Authored by sebastian-ne on Feb 17 2021, 7:14 AM.

Details

Summary

Spilling the fp or bp to scratch could overwrite VGPRs of inactive
lanes. Fix that by using only the active lanes of the scavenged VGPR.

This builds on the assumptions that

  1. a function is never called with exec=0
  2. lanes do not die in a function, i.e. exec!=0 in the function epilog
  3. no new lanes are active when exiting the function, i.e. exec in the epilog is a subset of exec in the prolog.

Diff Detail

Event Timeline

sebastian-ne created this revision.Feb 17 2021, 7:14 AM
sebastian-ne requested review of this revision.Feb 17 2021, 7:14 AM
Herald added a project: Restricted Project. · View Herald TranscriptFeb 17 2021, 7:14 AM

Should comment why the register isn't considered killed

llvm/lib/Target/AMDGPU/SIFrameLowering.cpp
716

Don't need hasValue

728
  • instead of getValue
774

Comment the isKill

796

Typo imlicit

988

Comment isKill

1002
  • instead of getValue
1045

Typo imlicit

sebastian-ne marked 7 inline comments as done.

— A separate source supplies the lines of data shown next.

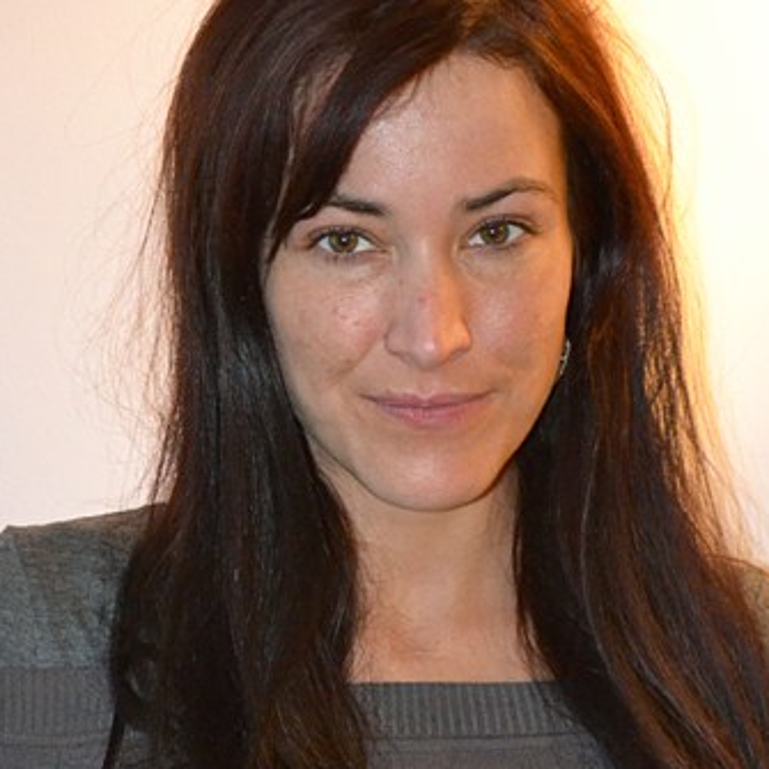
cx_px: 407
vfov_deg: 14.9
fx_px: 2941
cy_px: 551
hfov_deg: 14.9
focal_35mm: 117
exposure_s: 1/60
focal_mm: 48
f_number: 5.6
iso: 3200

Fix review comments and remove writelane from epilogs.

arsenm accepted this revision.Feb 19 2021, 5:24 AM
This revision is now accepted and ready to land.Feb 19 2021, 5:24 AM

In the light of changes in D96980, can we assume that

  1. exec != 0 in the function prolog and epilog?
  2. exec in the epilog is a subset of exec in the prolog (i.e. no new lanes are active)?

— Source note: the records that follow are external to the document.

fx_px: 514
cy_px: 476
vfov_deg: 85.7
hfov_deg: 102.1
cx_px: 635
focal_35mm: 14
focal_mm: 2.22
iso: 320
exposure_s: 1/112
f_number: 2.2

That would simplify the code here.

arsenm added a comment.Mar 3 2021, 5:54 AM

In the light of changes in D96980, can we assume that

  1. exec != 0 in the function prolog and epilog?

Yes (at least for the prolog). Allowing functions to kill exec and return is an open question. We have to assume a call to an arbitrary function will have any of the problematic cases that can't run with exec=0.

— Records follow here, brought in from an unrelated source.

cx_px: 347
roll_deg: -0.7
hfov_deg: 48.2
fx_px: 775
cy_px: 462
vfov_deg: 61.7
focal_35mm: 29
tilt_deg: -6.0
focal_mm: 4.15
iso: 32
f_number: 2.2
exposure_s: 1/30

  1. exec in the epilog is a subset of exec in the prolog (i.e. no new lanes are active)?

This should be fine

  1. exec != 0 in the function prolog and epilog?

Yes (at least for the prolog). Allowing functions to kill exec and return is an open question. We have to assume a call to an arbitrary function will have any of the problematic cases that can't run with exec=0.

Thanks. I’ll leave it as it is then, because we are not sure about the epilog.

  1. exec != 0 in the function prolog and epilog?

Yes (at least for the prolog). Allowing functions to kill exec and return is an open question. We have to assume a call to an arbitrary function will have any of the problematic cases that can't run with exec=0.

Thanks. I’ll leave it as it is then, because we are not sure about the epilog.

If the only way lanes can be killed is llvm.amdgcn.kill (or demote) then epilog will never be reached with EXEC=0 as kill now immediately terminates a shader if all lanes are dead (or helpers). Are there other mechanisms that reduce EXEC? Inline ASM?

arsenm added a comment.Mar 3 2021, 5:42 PM
  1. exec != 0 in the function prolog and epilog?

Yes (at least for the prolog). Allowing functions to kill exec and return is an open question. We have to assume a call to an arbitrary function will have any of the problematic cases that can't run with exec=0.

Thanks. I’ll leave it as it is then, because we are not sure about the epilog.

If the only way lanes can be killed is llvm.amdgcn.kill (or demote) then epilog will never be reached with EXEC=0 as kill now immediately terminates a shader if all lanes are dead (or helpers). Are there other mechanisms that reduce EXEC? Inline ASM?

Inline asm theoretically could, but we don't even attempt to handle exec modifications on it. We could also just define the ABI to make that an invalid use

Rewrite the patch to not rely on D96336 anymore.

Instead of spilling all lanes of the used VGPR, assume that the live lanes are fitting in the prolog and epilog and use only live lanes for spilling.

sebastian-ne edited the summary of this revision. (Show Details)Mar 30 2021, 2:11 AM
sebastian-ne requested review of this revision.Mar 30 2021, 2:13 AM

I changed the frame-setup-without-sgpr-to-vgpr-spills.ll test to be autogenerated (it is currently not autogenerated on main). I will pre-commit that if it’s ok.

arsenm accepted this revision.Mar 30 2021, 3:35 PM

LGTM. I think "lanes do not die in a function" may not be true in the future, but is good enough for now (not sure whether callers or callees should be responsible for wave termination on kill)

This revision is now accepted and ready to land.Mar 30 2021, 3:35 PM
This revision was landed with ongoing or failed builds.Apr 12 2021, 2:54 AM
This revision was automatically updated to reflect the committed changes.